Non meno diletta l'opposizione d'una gran nube, che trovandosi dietro le frondi dell'albero principale, ricuopre quasi tutti i rami lontani d'una palma dell'eremo e poi va a rompersi nello splendore del ciclo che s'apre a que' santi monaci che salgono al paradiso, abbagliandosi l'uno sopra l'altro in que' chiarori di luce con imaginativa bellissima. La visione però non sieguì nel tempo che San Romualdo la narrava a' suoi monaci, essendo a lui apparsa avanti, ma il pittore la fa vedere presente per l'intelligenza. Sono dunque tanto eccellenti parti in quest'opera che onoreranno sempre il nome d'Andrea, potendosi affermare che nella scuola di Roma e nell'altre ancora più celebri della Lombardia non vi sia stato pittore che meglio di lui abbia usato l'arte del colore modernamente.
Edificatasi intanto la nuova Chiesa de' Padri Cappuccini dal cardinal Sant'Onofrio fratello di papa Urbano ottavo i signori Barberini fecero fare quadri ad olio delle cappelle; onde il cardinal Antonio impiegò Andrea in due quadri più prossimi all'aitar maggiore: nell'uno Sant'Antonio di Padova, quando risuscita il morto in difesa del padre, e l'altro di San Bonaventura che celebra all'aitar della Vergine. (27)

• _Dati forniti_:
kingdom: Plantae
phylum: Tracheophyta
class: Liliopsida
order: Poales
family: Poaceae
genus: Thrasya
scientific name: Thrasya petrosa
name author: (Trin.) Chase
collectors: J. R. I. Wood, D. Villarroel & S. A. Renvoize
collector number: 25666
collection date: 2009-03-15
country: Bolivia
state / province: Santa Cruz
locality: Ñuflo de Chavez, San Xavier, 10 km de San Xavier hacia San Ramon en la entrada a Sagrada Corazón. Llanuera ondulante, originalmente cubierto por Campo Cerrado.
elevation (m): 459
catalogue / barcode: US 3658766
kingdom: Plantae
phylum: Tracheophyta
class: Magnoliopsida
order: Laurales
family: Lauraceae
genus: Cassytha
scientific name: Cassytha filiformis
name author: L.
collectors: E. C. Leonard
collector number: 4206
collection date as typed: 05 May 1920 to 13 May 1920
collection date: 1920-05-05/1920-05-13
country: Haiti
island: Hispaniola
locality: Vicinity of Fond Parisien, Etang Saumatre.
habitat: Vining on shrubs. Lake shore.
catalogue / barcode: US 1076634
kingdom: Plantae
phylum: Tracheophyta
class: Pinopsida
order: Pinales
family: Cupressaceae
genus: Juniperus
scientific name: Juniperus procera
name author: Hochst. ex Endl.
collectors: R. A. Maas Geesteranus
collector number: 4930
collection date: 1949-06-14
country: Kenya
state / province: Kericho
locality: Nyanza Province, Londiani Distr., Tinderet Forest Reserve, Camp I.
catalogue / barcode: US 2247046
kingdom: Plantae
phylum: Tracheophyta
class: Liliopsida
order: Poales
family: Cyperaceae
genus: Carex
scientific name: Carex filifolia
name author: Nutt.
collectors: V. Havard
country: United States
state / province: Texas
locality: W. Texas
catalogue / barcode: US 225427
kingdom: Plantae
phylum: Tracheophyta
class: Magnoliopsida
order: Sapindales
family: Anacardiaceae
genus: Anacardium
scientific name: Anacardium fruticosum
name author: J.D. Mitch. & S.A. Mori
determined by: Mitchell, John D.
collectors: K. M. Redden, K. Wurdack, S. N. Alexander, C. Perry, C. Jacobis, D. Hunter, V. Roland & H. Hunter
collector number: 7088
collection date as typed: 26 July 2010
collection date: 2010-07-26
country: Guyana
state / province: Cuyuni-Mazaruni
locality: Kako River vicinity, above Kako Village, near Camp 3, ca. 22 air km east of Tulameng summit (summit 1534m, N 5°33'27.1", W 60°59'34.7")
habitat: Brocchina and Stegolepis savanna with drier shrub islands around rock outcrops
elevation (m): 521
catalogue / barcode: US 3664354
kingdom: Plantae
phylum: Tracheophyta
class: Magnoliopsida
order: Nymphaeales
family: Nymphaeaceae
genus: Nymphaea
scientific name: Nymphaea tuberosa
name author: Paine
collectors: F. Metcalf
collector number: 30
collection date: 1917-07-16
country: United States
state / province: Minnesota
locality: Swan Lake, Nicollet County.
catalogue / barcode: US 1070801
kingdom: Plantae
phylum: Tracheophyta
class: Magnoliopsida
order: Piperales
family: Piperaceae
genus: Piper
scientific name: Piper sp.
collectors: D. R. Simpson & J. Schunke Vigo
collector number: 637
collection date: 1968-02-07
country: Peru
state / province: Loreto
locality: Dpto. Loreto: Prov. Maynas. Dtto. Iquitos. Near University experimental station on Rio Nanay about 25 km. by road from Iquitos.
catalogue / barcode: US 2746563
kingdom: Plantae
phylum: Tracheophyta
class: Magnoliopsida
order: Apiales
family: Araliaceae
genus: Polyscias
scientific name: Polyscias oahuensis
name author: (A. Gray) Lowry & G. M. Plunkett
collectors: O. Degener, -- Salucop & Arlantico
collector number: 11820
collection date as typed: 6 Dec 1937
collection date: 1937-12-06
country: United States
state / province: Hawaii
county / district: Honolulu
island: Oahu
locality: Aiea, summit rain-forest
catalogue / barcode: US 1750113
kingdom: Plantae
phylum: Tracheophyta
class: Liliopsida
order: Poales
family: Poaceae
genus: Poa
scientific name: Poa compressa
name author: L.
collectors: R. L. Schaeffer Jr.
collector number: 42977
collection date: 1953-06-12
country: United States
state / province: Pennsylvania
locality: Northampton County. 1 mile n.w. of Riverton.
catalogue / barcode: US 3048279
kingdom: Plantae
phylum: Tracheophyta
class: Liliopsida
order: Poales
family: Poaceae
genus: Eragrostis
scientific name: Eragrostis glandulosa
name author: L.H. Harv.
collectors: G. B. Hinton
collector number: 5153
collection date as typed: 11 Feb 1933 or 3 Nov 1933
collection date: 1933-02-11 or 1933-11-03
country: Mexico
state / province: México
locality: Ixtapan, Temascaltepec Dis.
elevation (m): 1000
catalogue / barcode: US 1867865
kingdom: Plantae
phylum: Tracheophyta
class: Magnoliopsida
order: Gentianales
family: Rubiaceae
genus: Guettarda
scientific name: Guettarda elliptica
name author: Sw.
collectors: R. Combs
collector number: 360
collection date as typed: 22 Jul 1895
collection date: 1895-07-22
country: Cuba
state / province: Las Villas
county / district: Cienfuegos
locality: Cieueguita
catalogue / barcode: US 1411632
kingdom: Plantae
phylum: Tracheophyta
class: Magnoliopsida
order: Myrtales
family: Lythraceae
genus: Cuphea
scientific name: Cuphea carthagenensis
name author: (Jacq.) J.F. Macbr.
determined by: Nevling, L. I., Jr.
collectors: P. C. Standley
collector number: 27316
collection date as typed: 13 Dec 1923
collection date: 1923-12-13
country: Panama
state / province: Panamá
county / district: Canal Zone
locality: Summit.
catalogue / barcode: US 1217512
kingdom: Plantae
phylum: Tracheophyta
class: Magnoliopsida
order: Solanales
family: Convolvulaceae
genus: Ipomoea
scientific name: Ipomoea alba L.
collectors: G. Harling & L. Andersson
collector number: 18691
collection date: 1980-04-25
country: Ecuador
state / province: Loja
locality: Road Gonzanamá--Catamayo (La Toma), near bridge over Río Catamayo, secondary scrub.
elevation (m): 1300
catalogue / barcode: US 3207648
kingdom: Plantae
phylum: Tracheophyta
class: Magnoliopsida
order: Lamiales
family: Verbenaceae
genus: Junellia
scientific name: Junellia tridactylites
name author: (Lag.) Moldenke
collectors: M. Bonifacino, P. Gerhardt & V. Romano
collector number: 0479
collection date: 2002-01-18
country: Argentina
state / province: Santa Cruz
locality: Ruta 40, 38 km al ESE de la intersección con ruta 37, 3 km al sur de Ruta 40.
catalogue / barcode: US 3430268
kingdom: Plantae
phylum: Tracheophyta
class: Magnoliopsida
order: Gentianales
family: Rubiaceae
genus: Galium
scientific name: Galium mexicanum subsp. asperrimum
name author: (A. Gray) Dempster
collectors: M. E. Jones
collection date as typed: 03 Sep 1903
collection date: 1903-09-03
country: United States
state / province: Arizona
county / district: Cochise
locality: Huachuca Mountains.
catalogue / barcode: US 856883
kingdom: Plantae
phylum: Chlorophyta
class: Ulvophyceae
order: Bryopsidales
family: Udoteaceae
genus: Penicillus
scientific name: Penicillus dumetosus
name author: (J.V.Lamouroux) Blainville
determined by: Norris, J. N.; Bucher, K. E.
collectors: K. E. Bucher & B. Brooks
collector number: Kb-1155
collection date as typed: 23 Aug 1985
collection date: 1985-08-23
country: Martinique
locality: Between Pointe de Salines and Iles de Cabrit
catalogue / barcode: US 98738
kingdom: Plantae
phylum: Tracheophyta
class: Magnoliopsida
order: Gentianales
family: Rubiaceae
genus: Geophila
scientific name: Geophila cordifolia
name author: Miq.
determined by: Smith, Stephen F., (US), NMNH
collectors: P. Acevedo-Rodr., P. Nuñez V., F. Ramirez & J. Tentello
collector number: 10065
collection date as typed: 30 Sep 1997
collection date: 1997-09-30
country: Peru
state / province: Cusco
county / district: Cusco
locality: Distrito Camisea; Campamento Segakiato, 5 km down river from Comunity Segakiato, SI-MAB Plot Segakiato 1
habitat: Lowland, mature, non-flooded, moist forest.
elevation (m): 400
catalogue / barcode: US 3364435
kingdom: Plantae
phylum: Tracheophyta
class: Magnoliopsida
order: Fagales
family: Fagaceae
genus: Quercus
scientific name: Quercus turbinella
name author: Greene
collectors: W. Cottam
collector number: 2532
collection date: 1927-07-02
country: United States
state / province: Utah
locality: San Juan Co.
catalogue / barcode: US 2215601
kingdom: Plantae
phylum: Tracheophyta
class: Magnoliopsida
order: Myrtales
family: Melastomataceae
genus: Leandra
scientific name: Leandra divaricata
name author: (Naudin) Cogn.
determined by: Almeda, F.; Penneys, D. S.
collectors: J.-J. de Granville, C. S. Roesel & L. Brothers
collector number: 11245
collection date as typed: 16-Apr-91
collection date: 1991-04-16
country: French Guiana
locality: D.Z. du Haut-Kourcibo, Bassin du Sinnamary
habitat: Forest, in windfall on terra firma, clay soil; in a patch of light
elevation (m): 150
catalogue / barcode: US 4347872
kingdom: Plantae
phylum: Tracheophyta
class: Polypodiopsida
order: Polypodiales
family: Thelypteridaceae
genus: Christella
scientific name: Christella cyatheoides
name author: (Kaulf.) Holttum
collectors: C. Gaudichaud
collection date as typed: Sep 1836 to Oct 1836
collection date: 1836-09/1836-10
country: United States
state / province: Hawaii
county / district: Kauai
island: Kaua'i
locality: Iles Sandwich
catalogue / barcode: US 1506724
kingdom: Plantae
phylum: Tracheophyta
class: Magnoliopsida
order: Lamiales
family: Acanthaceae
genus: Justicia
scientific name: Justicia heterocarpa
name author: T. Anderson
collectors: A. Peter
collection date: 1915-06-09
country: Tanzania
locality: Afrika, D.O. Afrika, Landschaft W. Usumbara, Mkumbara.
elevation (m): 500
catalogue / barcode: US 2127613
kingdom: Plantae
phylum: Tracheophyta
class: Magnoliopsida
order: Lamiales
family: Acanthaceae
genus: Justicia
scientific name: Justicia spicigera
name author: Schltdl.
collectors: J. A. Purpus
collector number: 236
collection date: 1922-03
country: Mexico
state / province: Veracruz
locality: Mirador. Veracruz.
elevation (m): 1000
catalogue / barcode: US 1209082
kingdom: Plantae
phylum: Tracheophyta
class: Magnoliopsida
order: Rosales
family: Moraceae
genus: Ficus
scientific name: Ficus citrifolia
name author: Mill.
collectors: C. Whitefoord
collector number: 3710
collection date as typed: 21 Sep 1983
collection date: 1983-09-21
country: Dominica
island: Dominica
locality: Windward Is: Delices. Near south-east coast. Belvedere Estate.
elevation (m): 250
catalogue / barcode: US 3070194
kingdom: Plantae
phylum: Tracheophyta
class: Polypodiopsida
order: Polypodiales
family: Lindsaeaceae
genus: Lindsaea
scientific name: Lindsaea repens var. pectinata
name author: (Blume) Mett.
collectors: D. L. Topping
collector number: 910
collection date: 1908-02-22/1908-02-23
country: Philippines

• _Istruzioni_:
1) Elenca tutti i nomi che nel testo sulle opere di Andrea sono preceduti da "San" o "Sant'".
2) Riscrivi i record dalla riga che contiene "catalogue / barcode: US 2127613" fino alla fine dei record compresa, sostituendo "collector number" con "numero di raccolta" e lasciando invariato tutto il resto.
Il testo originale e i record provengono da fonti diverse.

• _Risposte in ordine_:
1)
San Romualdo
Sant'Onofrio
Sant'Antonio di Padova
San Bonaventura

2)
catalogue / barcode: US 2127613
kingdom: Plantae
phylum: Tracheophyta
class: Magnoliopsida
order: Lamiales
family: Acanthaceae
genus: Justicia
scientific name: Justicia spicigera
name author: Schltdl.
collectors: J. A. Purpus
numero di raccolta: 236
collection date: 1922-03
country: Mexico
state / province: Veracruz
locality: Mirador. Veracruz.
elevation (m): 1000
catalogue / barcode: US 1209082
kingdom: Plantae
phylum: Tracheophyta
class: Magnoliopsida
order: Rosales
family: Moraceae
genus: Ficus
scientific name: Ficus citrifolia
name author: Mill.
collectors: C. Whitefoord
numero di raccolta: 3710
collection date as typed: 21 Sep 1983
collection date: 1983-09-21
country: Dominica
island: Dominica
locality: Windward Is: Delices. Near south-east coast. Belvedere Estate.
elevation (m): 250
catalogue / barcode: US 3070194
kingdom: Plantae
phylum: Tracheophyta
class: Polypodiopsida
order: Polypodiales
family: Lindsaeaceae
genus: Lindsaea
scientific name: Lindsaea repens var. pectinata
name author: (Blume) Mett.
collectors: D. L. Topping
numero di raccolta: 910
collection date: 1908-02-22/1908-02-23
country: Philippines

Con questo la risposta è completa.